We already used most of your box plays, but will add the diagonal and the fake diagonal next season.


Diane Crawford says:
4/29/2016 at 10:27:03 AM

I like these blob''''s. Being new to the coaching scene, could these blob''''s plays be ran against a zone and man defense?


Jeff Haefner says:
3/6/2012 at 8:24:15 AM

John - On set #4, player 4 is screening the person guarding #5. That's why in the "execution tip" above, we suggest that player 4 looks to see who is guarding 5 before the play starts. That is the key versus M2M.


John Smith says:
2/18/2012 at 8:01:06 PM

In the execution tip on set-4 it looks as though player 4 will be screening their center and not the player on the opposite block... am I seeing this correctly or can you clarify with an illustration maybe.
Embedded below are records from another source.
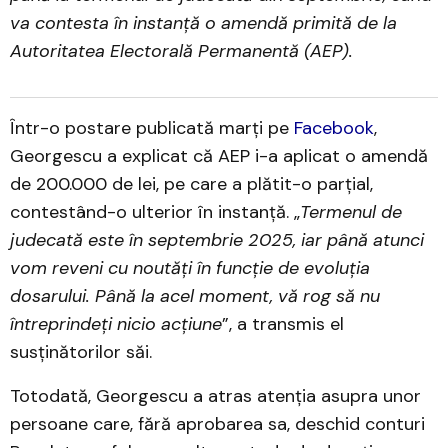
va contesta în instanță o amendă primită de la
Autoritatea Electorală Permanentă (AEP).
Într-o postare publicată marți pe
Facebook
,
Georgescu a explicat că AEP i-a aplicat o amendă
de 200.000 de lei, pe care a plătit-o parțial,
contestând-o ulterior în instanță. „
Termenul de
judecată este în septembrie 2025, iar până atunci
vom reveni cu noutăți în funcție de evoluția
dosarului. Până la acel moment, vă rog să nu
întreprindeți nicio acțiune
”, a transmis el
susținătorilor săi.
Totodată, Georgescu a atras atenția asupra unor
persoane care, fără aprobarea sa, deschid conturi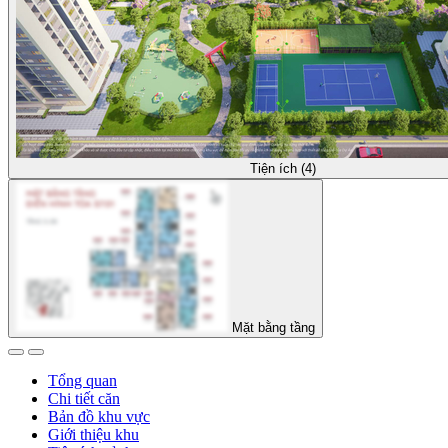
Tiện ích (4)
Mặt bằng tầng
Tổng quan
Chi tiết căn
Bản đồ khu vực
Giới thiệu khu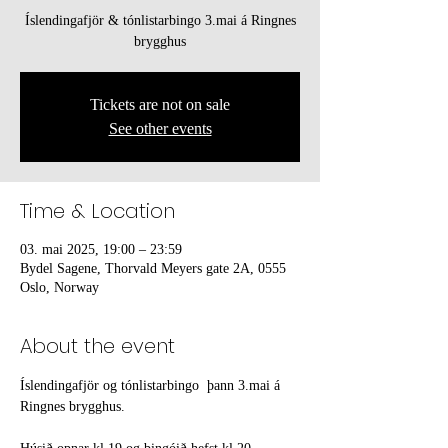
Íslendingafjör & tónlistarbingo 3.mai á Ringnes
brygghus
Tickets are not on sale
See other events
Time & Location
03. mai 2025, 19:00 – 23:59
Bydel Sagene, Thorvald Meyers gate 2A, 0555
Oslo, Norway
About the event
Íslendingafjör og tónlistarbingo  þann 3.mai á 
Ringnes brygghus.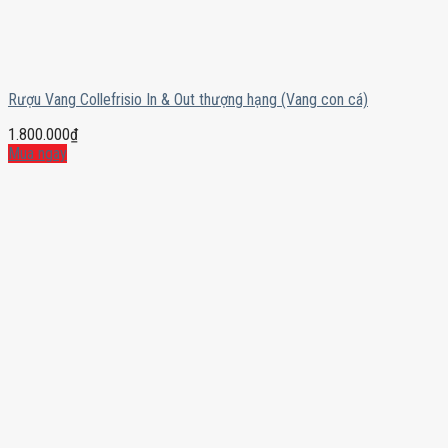
Rượu Vang Collefrisio In & Out thượng hạng (Vang con cá)
1.800.000
₫
Mua ngay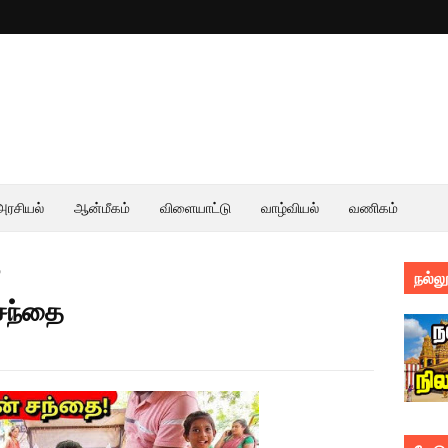
அரசியல்
ஆன்மீகம்
விளையாட்டு
வாழ்வியல்
வணிகம்
ை
நல்லூ
 சந்தை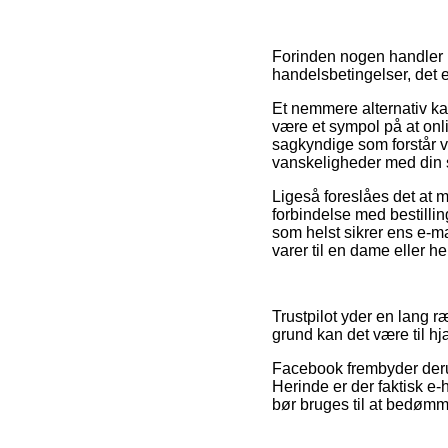
Forinden nogen handler p
handelsbetingelser, det 
Et nemmere alternativ ka
være et sympol på at onlin
sagkyndige som forstår v
vanskeligheder med din 
Ligeså foreslåes det at 
forbindelse med bestillin
som helst sikrer ens e-ma
varer til en dame eller he
Trustpilot yder en lang r
grund kan det være til hj
Facebook frembyder derud
Herinde er der faktisk e-
bør bruges til at bedømm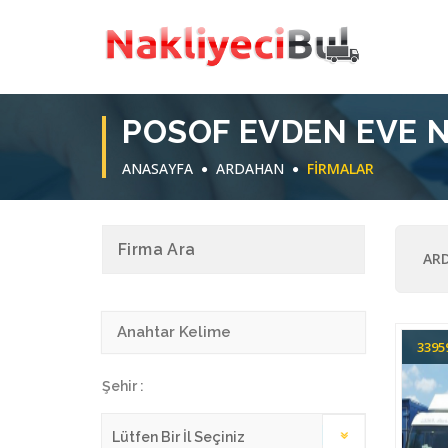
POSOF EVDEN EVE 
ANASAYFA
ARDAHAN
FIRMALAR
Firma Ara
ARD
339
Şehir :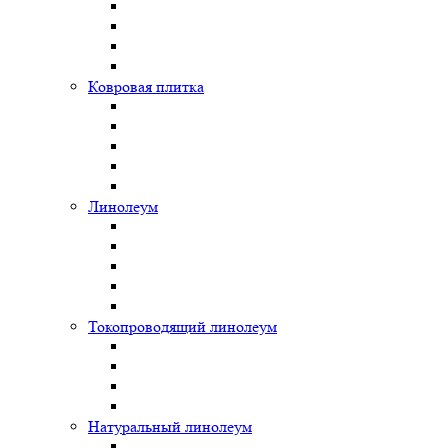
Ковровая плитка
Линолеум
Токопроводящий линолеум
Натуральный линолеум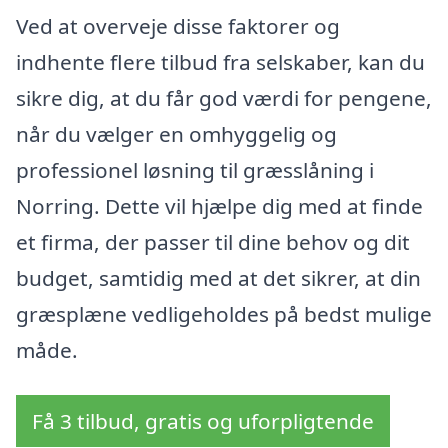
Ved at overveje disse faktorer og
indhente flere tilbud fra selskaber, kan du
sikre dig, at du får god værdi for pengene,
når du vælger en omhyggelig og
professionel løsning til græsslåning i
Norring. Dette vil hjælpe dig med at finde
et firma, der passer til dine behov og dit
budget, samtidig med at det sikrer, at din
græsplæne vedligeholdes på bedst mulige
måde.
Få 3 tilbud, gratis og uforpligtende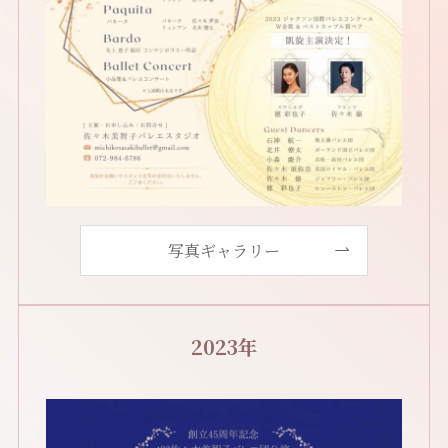
写真ギャラリー
2023年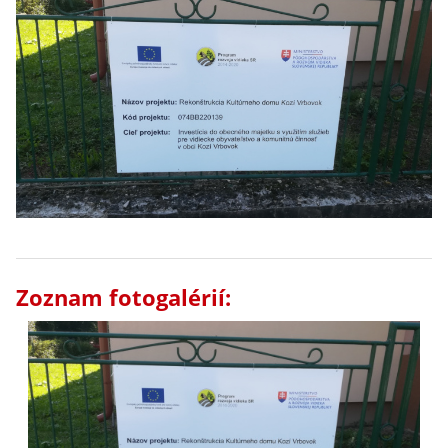
Zoznam fotogalérií: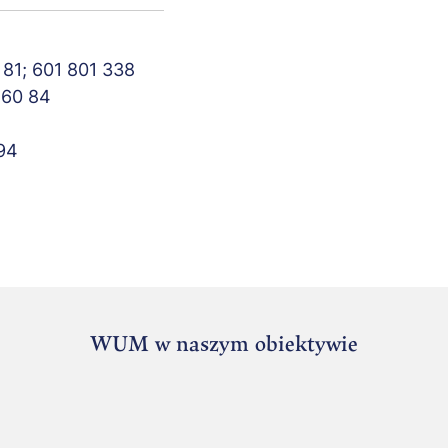
 81; 601 801 338
 60 84
494
WUM w naszym obiektywie
Ad
UR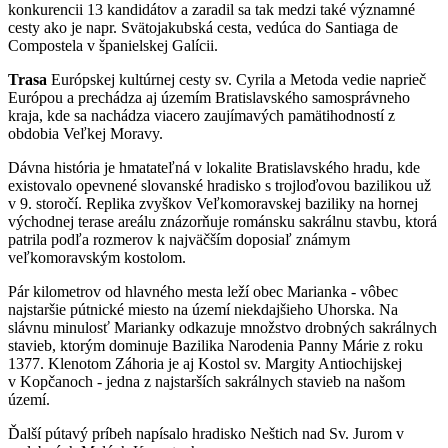
konkurencii 13 kandidátov a zaradil sa tak medzi také významné
cesty ako je napr. Svätojakubská cesta, vedúca do Santiaga de
Compostela v španielskej Galícii.
Trasa
Európskej kultúrnej cesty sv. Cyrila a Metoda vedie naprieč
Európou a prechádza aj územím Bratislavského samosprávneho
kraja, kde sa nachádza viacero zaujímavých pamätihodností z
obdobia Veľkej Moravy.
Dávna história je hmatateľná v lokalite Bratislavského hradu, kde
existovalo opevnené slovanské hradisko s trojloďovou bazilikou už
v 9. storočí. Replika zvyškov Veľkomoravskej baziliky na hornej
východnej terase areálu znázorňuje románsku sakrálnu stavbu, ktorá
patrila podľa rozmerov k najväčším doposiaľ známym
veľkomoravským kostolom.
Pár kilometrov od hlavného mesta leží obec Marianka - vôbec
najstaršie pútnické miesto na území niekdajšieho Uhorska. Na
slávnu minulosť Marianky odkazuje množstvo drobných sakrálnych
stavieb, ktorým dominuje Bazilika Narodenia Panny Márie z roku
1377. Klenotom Záhoria je aj Kostol sv. Margity Antiochijskej
v Kopčanoch - jedna z najstarších sakrálnych stavieb na našom
území.
Ďalší pútavý príbeh napísalo hradisko Neštich nad Sv. Jurom v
I really am interested in trying new BLOB plays for my 5th and 6th graders. Thank you.


Ken says:
2/14/2012 at 2:44:31 PM

I would think that the first 4 would be simple enough for youth players. Older kids can run any of these.


Mike says:
2/14/2012 at 1:20:24 PM

We have six plays and don't call them out. Whistle blows and the players look at the clock. The tens place of the seconds is the play. In other words, if the clock says 3:45, we're running play 4. It takes some practice to get them used to it, but it's an easy way to run them without calling anything out.


Coach Al says:
2/14/2012 at 1:02:24 PM

Set #4 is for any age. I have used it in 4th, 5th and 6th for 10 years. Trick I use, I use any number, any letter, or any state for the name to keep the defense on their toes, Different call out, but run the same play every time.


Chris Bown says:
2/14/2012 at 12:58:26 PM

Good Morning
Can you tell me what age these plays are designed for?